Als ich die Karte aufschlage, ist da Noahs Bild. Es ist eins der Fotos, die ich von ihm gemacht habe. Er strahlt. Seine Grübchen sind zu sehen. Seine sturmblauen Augen funkeln und er zieht die Nase kraus. Er sieht nicht direkt in die Kamera, sondern er sieht zu mir. Sein Blick ist warm, voller Liebe.

Der Schmerz, der sich in meinem Körper breit macht, ist nicht in Worte zu fassen. Er haut mich von den Füßen, macht meine Knie weich. Wäre Aaron nicht an meiner Seite, würde ich zusammenkippen und auf den Boden fallen.


Jemand hält eine Rede. Ich höre kaum zu, bin erstarrt. Gleich ist es soweit. Ein Lied wird gesungen. Ich weiß nicht, welches. Ich lasse die ganze Zeit Noahs Sarg nicht aus den Augen. Aaron und Lia stehen bei mir, meine Oma hält meine Hand. Ich bin umgeben von Menschen, die mich auffangen und doch könnte ich mich in diesem Moment nicht einsamer fühlen. Tränen verschleiern meinen Blick. Ich suche Smilla und finde sie. Sie steht an einen Mann gelehnt. Ihre Schultern beben unter dem Schmerz, das eigene Kind zu Grabe zu tragen.

Ich werfe meinen Liebsten um mich herum einen kurzen Blick zu und löse mich von ihnen. In wenigen Minuten wird Noahs Sarg in die Erde gelassen.

Als ich bei Smilla ankomme, nehme ich ihre Hand.
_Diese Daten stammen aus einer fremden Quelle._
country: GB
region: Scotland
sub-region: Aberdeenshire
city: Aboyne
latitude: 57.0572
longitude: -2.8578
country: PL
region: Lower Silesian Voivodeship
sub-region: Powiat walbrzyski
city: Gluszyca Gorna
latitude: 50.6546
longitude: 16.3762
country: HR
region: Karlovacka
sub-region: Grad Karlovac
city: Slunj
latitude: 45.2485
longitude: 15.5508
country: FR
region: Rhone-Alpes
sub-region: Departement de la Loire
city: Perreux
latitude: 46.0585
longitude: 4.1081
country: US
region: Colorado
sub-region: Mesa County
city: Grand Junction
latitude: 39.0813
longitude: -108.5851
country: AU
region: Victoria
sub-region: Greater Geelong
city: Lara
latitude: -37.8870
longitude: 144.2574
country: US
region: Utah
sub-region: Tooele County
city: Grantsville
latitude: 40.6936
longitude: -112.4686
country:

Wir stehen zu zweit vorne, direkt neben Noah, der den ewigen Schlaf angetreten hat. Unsere beider Herzen brechen im Einklang, als sein Sarg in die Erde gelassen wird. Langsam. Ich bekomme keine Luft, Sterne tanzen vor meinen Augen und ich möchte mich am liebsten auf den Boden fallen lassen. Doch ich bleibe stehen. Für Noah.
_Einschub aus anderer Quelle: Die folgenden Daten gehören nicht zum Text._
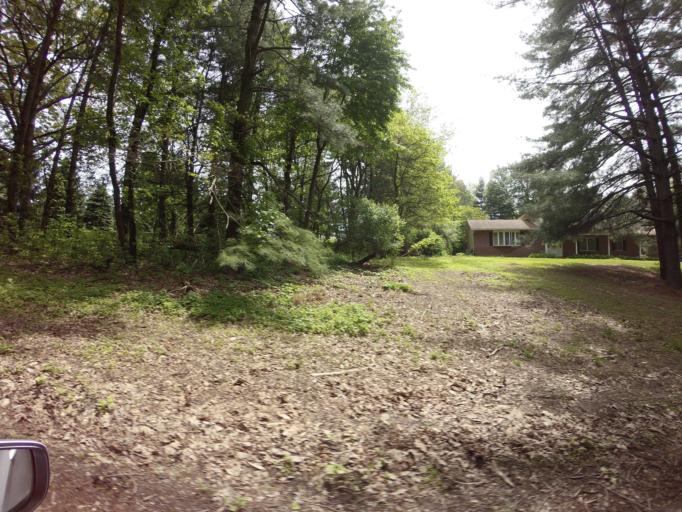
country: US
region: Maryland
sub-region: Carroll County
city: Eldersburg
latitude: 39.4756
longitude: -77.0242
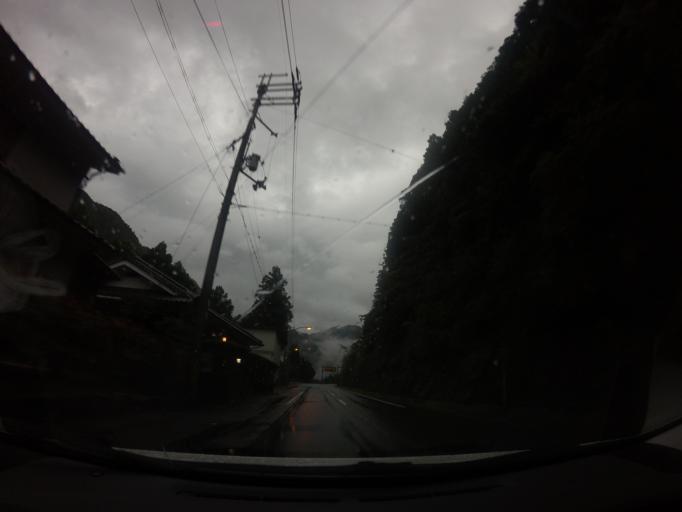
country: JP
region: Wakayama
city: Koya
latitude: 34.0060
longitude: 135.7934
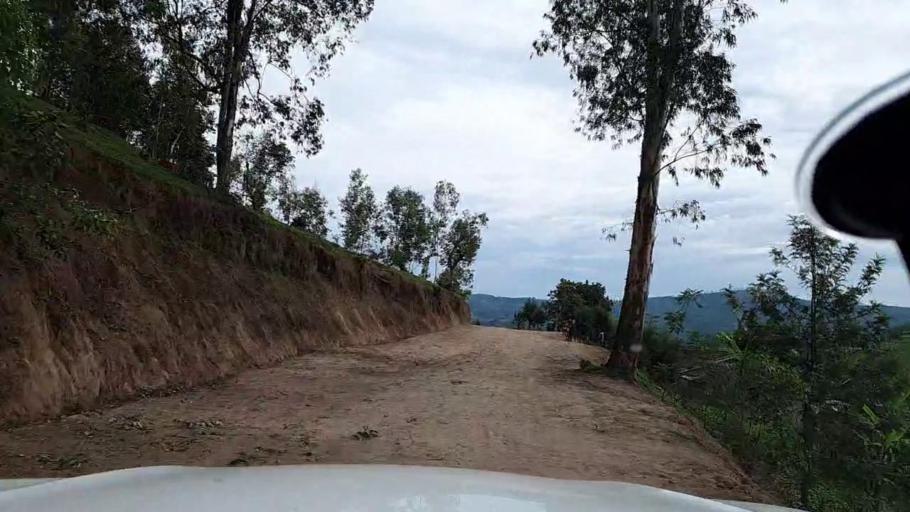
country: RW
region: Southern Province
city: Gitarama
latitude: -2.1284
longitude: 29.6606
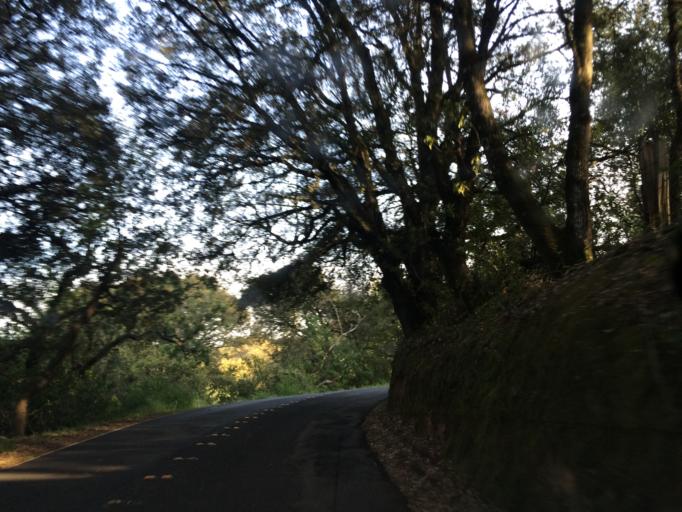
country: US
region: California
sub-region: Santa Clara County
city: Los Altos Hills
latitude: 37.3328
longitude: -122.1737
"Ich liebe dich. Für immer", flüstere ich und werfe eine Rose in das Grab. Sie landet auf dem Holz des Sarges und hinterlässt ein dumpfes Klingeln in meinen Ohren.
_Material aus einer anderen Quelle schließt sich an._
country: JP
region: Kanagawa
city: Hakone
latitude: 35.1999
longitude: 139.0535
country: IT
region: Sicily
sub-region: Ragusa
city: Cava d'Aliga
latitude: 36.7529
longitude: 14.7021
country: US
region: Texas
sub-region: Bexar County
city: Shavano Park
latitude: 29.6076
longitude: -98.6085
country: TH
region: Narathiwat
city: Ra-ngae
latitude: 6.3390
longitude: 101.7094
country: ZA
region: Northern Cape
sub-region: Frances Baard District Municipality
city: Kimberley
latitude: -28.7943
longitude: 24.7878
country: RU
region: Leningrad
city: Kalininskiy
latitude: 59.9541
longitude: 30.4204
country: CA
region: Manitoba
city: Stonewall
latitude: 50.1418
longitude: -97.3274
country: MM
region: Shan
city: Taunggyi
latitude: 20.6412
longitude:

Ich wünschte, ich könnte mich neben ihn in diesen Sarg legen. Ich wünschte, ich könnte es. Es ist für mich unvorstellbar, dass er in diesem Sarg liegt. Dass er dort drin liegt und für immer der Erde überlassen wird; wo er langsam, aber stetig verschwindet. Für immer. Die Mikroorganismen im Boden helfen ihm, langsam aber stetig zu zerfallen. Zu verschwinden. Und irgendwann wird niemand mehr wissen, dass Noah hier liegt. Niemand wird sich an Noah erinnern. Oder an seine Geschichte. Was für ein Mensch er war. Welche Pizza er besonders mochte. Welche Schokolade ihn schwach werden ließ. Niemand wird sich daran erinnern, dass ihn ein Kuss auf das kleine Muttermal am Hals verrückt machte. Wie weich seine Lippen waren. Wie rau und gleichzeitig unheimlich sanft seine Hände. Niemand wird sich daran erinnern, dass er Flachwitze geliebt hat und sich nie davor gescheut hat, einen zu erzählen; wie lieb er zu meiner Oma war. Wie wichtig ihm seine Tattoos waren - wie stolz er auf das Dalí-Tattoo war, das ich mit Küssen überdeckte. Niemand wird sich daran erinnern, dass er stets darauf geachtet hat, dass seine Hände eingecremt sind - und dennoch waren sie immer rau. Niemand wird sich daran erinnern, dass er Kitschmusik gehasst hat, aber jedes einzelne Wort von Katy Perrys 'Roar' auswendig kannte, um es mit mir zu singen. All dieses Wissen wird irgendwann verloren. Niemand wird sich an Noah Eisold erinnern. An den wunderbaren Menschen der er war. An die Liebe die er zu geben hatte. Niemand wird sich daran erinnern.

Aber ich tue es. Für jetzt. Für immer. So lange ich lebe.